──────── Supplied records ────────
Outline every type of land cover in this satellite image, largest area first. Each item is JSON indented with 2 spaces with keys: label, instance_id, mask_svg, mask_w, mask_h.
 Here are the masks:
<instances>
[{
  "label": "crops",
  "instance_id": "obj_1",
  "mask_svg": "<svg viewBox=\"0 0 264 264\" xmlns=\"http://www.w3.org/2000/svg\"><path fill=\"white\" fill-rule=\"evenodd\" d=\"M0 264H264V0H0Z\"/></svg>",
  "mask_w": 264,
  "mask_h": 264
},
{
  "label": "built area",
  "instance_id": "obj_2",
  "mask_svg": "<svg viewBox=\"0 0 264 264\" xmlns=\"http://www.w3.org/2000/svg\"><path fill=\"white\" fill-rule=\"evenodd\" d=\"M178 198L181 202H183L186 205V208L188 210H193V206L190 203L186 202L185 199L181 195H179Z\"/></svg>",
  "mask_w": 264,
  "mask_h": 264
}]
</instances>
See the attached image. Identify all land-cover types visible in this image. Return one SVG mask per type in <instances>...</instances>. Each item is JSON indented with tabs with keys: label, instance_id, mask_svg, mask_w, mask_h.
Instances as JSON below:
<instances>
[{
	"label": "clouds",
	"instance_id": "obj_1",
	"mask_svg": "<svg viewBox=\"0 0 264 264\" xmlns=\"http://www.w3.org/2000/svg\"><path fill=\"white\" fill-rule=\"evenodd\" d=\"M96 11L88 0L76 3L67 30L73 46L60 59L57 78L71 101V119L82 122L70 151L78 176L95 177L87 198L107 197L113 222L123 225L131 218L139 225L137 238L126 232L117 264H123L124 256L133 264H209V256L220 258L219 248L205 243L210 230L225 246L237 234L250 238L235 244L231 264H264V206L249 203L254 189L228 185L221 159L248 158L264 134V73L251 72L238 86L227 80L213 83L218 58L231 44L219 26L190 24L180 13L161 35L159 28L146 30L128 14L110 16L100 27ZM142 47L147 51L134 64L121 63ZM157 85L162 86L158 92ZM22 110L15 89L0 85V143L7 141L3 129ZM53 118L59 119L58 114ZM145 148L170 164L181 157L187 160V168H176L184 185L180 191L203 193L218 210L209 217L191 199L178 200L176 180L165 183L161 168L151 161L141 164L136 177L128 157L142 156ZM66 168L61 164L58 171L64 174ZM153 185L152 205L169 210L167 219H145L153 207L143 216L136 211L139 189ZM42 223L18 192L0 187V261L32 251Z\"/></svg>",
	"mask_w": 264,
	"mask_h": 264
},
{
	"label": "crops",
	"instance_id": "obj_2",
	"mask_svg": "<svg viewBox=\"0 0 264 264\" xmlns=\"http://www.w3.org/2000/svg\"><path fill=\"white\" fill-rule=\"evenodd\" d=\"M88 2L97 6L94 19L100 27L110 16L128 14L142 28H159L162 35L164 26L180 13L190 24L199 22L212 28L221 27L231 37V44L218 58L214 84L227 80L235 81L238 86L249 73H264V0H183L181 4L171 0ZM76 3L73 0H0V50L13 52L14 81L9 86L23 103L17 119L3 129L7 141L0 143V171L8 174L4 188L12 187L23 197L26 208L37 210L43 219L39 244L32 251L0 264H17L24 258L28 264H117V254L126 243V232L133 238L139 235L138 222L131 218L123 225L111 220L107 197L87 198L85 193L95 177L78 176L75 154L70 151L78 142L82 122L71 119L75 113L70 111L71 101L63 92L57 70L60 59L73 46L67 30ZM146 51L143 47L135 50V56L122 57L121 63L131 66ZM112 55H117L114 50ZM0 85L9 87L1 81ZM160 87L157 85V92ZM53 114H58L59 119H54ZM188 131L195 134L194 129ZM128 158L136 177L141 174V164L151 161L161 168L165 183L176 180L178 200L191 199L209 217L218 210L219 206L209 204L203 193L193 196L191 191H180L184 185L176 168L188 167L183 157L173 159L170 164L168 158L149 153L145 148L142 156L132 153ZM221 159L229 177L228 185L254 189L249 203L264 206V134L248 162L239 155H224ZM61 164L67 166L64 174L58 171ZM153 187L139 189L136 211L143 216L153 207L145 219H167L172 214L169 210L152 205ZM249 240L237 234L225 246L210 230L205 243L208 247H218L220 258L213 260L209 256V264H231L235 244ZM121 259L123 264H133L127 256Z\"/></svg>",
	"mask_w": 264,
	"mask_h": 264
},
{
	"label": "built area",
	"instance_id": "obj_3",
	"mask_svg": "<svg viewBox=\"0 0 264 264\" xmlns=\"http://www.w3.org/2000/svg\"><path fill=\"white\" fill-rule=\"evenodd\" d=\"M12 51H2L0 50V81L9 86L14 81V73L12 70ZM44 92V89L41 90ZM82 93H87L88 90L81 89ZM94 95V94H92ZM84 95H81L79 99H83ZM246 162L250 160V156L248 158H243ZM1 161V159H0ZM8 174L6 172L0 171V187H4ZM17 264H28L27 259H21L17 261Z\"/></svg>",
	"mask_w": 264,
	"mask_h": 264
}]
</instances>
────────
> Task goal
Find every line in the listing above that contains the string "JSON", and copy each of those lines. Case counts.

> Result
Outline every type of land cover in this satellite image, largest area first. Each item is JSON indented with 2 spaces with keys: label, instance_id, mask_svg, mask_w, mask_h.
See the attached image. Identify all land-cover types visible in this image. Return one SVG mask per type in <instances>...</instances>. Each item is JSON indented with tabs with keys: label, instance_id, mask_svg, mask_w, mask_h.
Instances as JSON below:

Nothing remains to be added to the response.